Kara gets picked out by an art critic during the National City University gallery, showcasing the Fine Art students’ works. Her style intrigues them, as it always does to those that first see her paintings and sculptures. Vast paintings of the skyline of Krypton, some beautiful, some devastating, fill giant canvases. The best work of hers in the gallery is of what she saw the day her pod flew away, Krypton blowing up in front of her eyes. Every time she looks at it, she’s brought back to the day it happened and she can’t breathe.

Other things – portraits, people – give her closure. Her mother and her aunt, Lara, clasping hands and smiling, heads pressed together on the day that Lara has married her uncle, Jor-El; her aunt, her face hidden even as she points up to an alien sky, teaching her constellations; her father, wisps of hair pulling away from his head as he leans over a computer, fingers trailing over designs and maps of Krypton’s underlayers. Everything is a reminder of her home’s demise, every single thing – but immortalising her family in oil and acrylic is…

Closure. It’s closure.

The art critic recommends her on various platforms, admiring her portraits but completely gushing about her alien sculptures and landscapes. Kal-El giggles when she shows him that comment, the use of ‘alien’ so apt that even Kara can’t help but crack a smile.

Her subsequent gallery opening brings more than just casual observers because of them. Within a month, Kara is being photographed by CatCo photographers, Cat’s little newspaper, The Tribune securing the rights to her first interview and pictures. It bumps her up in the world and Cat is both proud and adoring of her, each for their different reasons. Kal-El personally mails a copy of The Tribune to Adam, who wows over the fact that Kal-El’s mom is in a magazine.

Karen and Kara have a private conversation later, talking about each of their homes. Much like Kara, Karen escaped from her dying planet, but instead of natural implosion, it was destroyed because of a war – one that stole her voice as a child.

The side that wished for power used chemical weapons. One sent me into a deep sleep and I was injured in the rush to get away from it – someone stood on me, I think. My mothers and father never did explain it to me properly. I was very young.

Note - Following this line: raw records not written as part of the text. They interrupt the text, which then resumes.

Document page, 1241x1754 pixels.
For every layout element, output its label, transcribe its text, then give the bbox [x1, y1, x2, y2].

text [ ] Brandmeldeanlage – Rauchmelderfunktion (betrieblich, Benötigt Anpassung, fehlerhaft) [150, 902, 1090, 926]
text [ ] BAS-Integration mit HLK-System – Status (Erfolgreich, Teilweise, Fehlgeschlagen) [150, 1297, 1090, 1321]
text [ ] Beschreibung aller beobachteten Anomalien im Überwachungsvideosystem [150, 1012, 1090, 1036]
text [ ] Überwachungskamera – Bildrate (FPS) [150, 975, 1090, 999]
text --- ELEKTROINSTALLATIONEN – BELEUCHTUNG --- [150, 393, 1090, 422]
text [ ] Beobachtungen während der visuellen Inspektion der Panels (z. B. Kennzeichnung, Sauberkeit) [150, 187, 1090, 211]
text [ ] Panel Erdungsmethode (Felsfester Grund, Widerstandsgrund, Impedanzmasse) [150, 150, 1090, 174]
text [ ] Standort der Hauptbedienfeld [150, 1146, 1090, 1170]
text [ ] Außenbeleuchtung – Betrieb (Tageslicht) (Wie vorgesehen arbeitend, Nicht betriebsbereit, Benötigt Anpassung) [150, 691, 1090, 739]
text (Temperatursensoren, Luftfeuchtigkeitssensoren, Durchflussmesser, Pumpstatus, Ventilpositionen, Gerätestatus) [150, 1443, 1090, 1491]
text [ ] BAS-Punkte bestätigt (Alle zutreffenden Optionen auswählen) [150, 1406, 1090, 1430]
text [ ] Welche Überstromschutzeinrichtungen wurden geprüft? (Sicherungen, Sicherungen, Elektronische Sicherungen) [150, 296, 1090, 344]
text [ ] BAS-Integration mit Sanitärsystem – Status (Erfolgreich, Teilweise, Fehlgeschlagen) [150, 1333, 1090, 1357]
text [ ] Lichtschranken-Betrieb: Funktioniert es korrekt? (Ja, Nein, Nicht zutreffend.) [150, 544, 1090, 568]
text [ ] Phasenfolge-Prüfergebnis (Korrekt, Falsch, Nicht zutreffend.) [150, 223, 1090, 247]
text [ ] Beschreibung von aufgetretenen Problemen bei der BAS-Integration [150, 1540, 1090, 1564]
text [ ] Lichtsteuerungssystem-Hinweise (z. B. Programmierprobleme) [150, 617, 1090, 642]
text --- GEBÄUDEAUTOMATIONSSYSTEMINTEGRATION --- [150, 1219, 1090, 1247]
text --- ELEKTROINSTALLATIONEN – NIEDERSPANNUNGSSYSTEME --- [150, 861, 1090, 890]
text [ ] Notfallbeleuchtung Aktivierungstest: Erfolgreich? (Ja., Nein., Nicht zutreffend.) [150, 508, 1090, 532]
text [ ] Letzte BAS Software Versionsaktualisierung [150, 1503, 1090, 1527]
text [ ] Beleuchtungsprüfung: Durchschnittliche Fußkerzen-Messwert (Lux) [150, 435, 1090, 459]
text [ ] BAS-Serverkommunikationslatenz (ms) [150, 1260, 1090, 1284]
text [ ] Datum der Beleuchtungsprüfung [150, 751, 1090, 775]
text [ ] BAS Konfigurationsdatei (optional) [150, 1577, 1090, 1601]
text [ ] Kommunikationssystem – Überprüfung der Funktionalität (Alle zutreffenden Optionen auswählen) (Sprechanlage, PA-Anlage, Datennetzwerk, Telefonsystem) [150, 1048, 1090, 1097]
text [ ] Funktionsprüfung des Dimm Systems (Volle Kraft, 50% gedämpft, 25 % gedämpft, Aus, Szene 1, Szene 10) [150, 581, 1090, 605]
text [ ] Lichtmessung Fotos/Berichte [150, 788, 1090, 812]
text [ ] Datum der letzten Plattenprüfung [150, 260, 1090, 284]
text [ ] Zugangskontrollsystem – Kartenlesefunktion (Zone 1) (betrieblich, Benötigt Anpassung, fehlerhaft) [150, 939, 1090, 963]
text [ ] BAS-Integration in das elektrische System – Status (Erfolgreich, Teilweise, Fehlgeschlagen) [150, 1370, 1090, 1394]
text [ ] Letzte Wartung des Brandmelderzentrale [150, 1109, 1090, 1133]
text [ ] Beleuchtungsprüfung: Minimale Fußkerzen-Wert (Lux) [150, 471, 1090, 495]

Kara signs back her condolences, just as Karen does.

By the time Kal-El and Adam are finishing middle school, Kara is far more famous than she should be and has painted enough of Argo City and all the planets she’s visited that her other memories lose some clarity. Only, when an alarm blares far, far louder than she ever expected from her pod does Kara rush to it, mechanical beeps telling her that the hack – the hack that makes to take manual control of one of the pods in the Phantom Zone – has finished.

“Holy Rao and Krypton,” she whispers, before taking Cat’s communication device and getting to work. She plugs it in, rewires it as quickly as she can and ignores normal protocol, taking forceful control over the other pods.

Soon, type is scrambling across the screen, written in a computer language that Kara barely recognises but eventually has to, as the writer waits for a reply, even providing her with a key. Kara doesn’t know what else to do but reply, blood running cold as she comes to understand who is driving the hacked mystery pod.

I am a prisoner of Fort Rozz, known by the designation, Brainiac 8. Who are you?

Who’s in the pod? Is Kara’s reply and the holo graphic she gets breaks her heart, because- because no. No, no, no, no, no-

“Aunt Lara.”

For, inside the pod, in deep sleep, is Lara Lor-Van.